RODIN

Auguste Rodin

The Glyptotek’s Rodin collection is unique outside of France. It contains such major works as “The Kiss”, “The Thinker” and the monumental “Burghers of Calais”.

Auguste Rodin (1840-1917) is often seen as the rebellious forefather of modern sculpture, but in fact he raised no conscious revolt against the sculpture of his day. Rodin struggled for academic recognition but never managed to pass the entrance examination to the Academy of Arts in Paris.
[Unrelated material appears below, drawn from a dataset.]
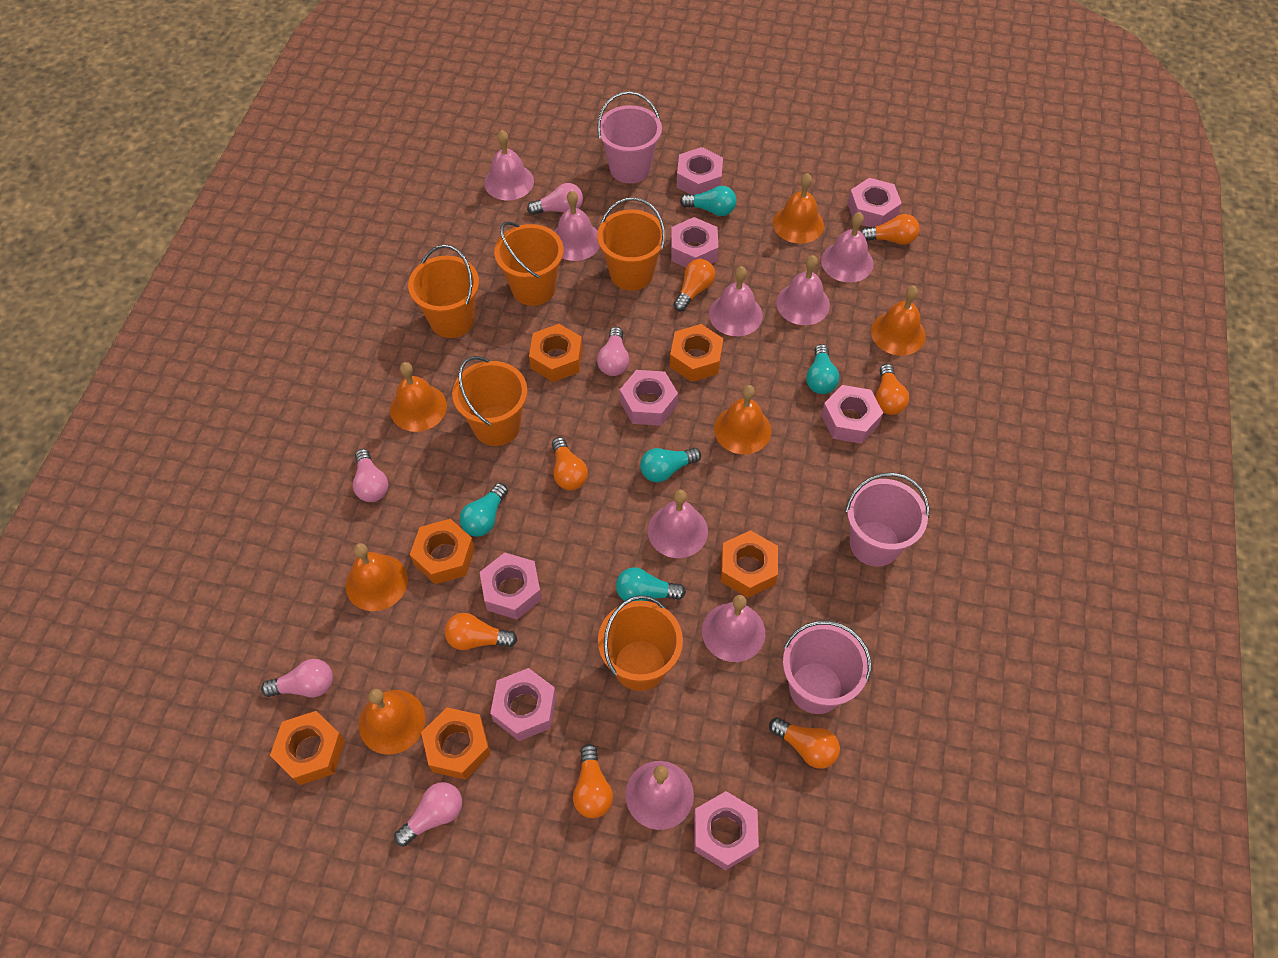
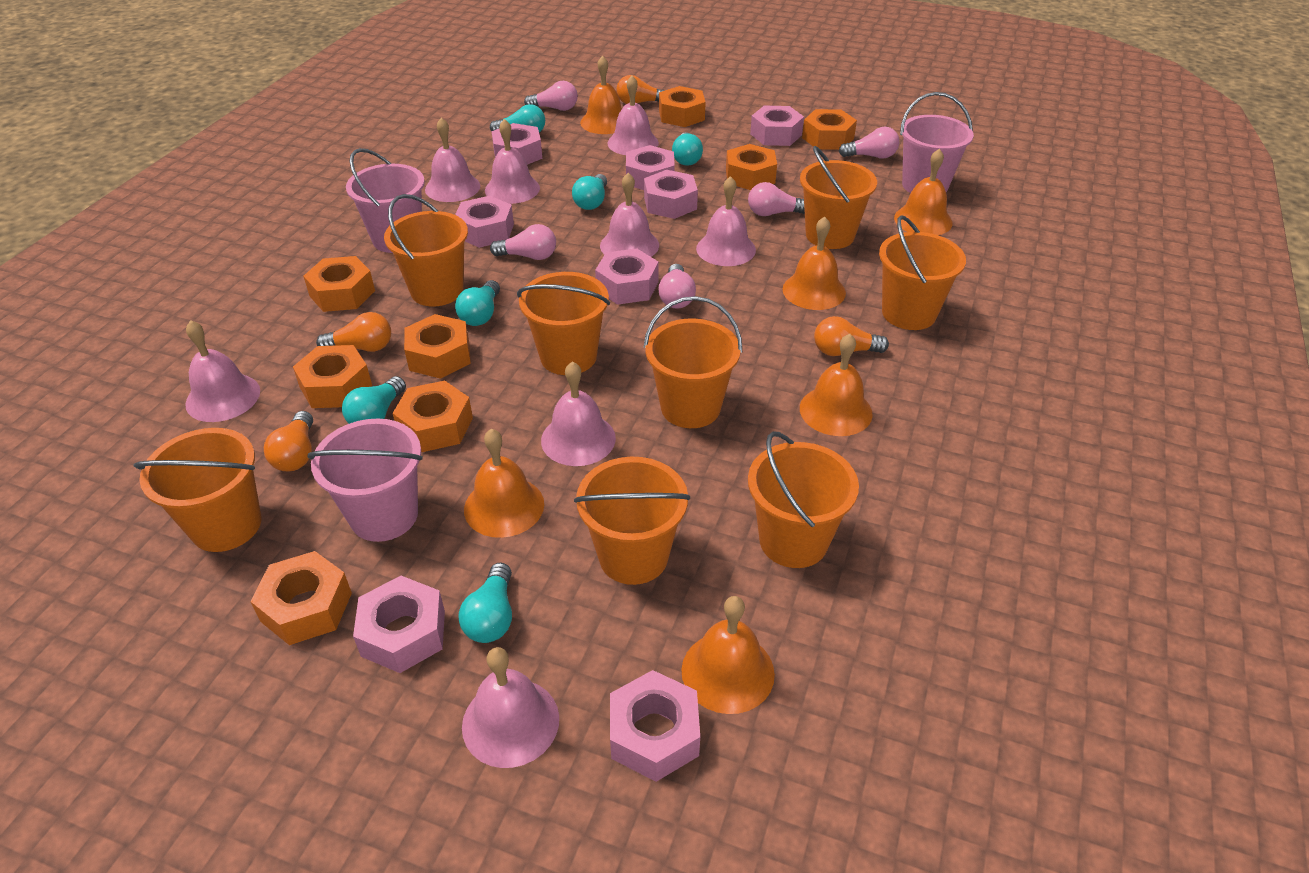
orange bucket: 5 -> 8
orange light bulb: 7 -> 4
orange nut: 6 -> 8
turquoise light bulb: 5 -> 6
Instead he was self-taught and developed a unique method for the modelling of complex forms in clay and plaster. Many of his most famous works were criticised in his lifetime. They broke with a tradition of idealised, decorative sculpture with little room to manoeuvre in how mythological or literary subjects could be presented. Rodin’s distinguishing characteristic is a realistic but expressive modelling of the body together with a great sense of the symbolic content of the motif. Slowly he attained popularity and achieved his decisive breakthrough at the World Exposition in Paris in 1900.

Carl Jacobsen, the founder of the Glyptotek, saw Rodin’s masterpiece “The Thinker” at the French Exhibition in Copenhagen in 1888, and from 1900 he began to buy works directly from the artist whom he liked to visit in Paris. Jacobsen’s collection of 24 sculptures has since grown to 43.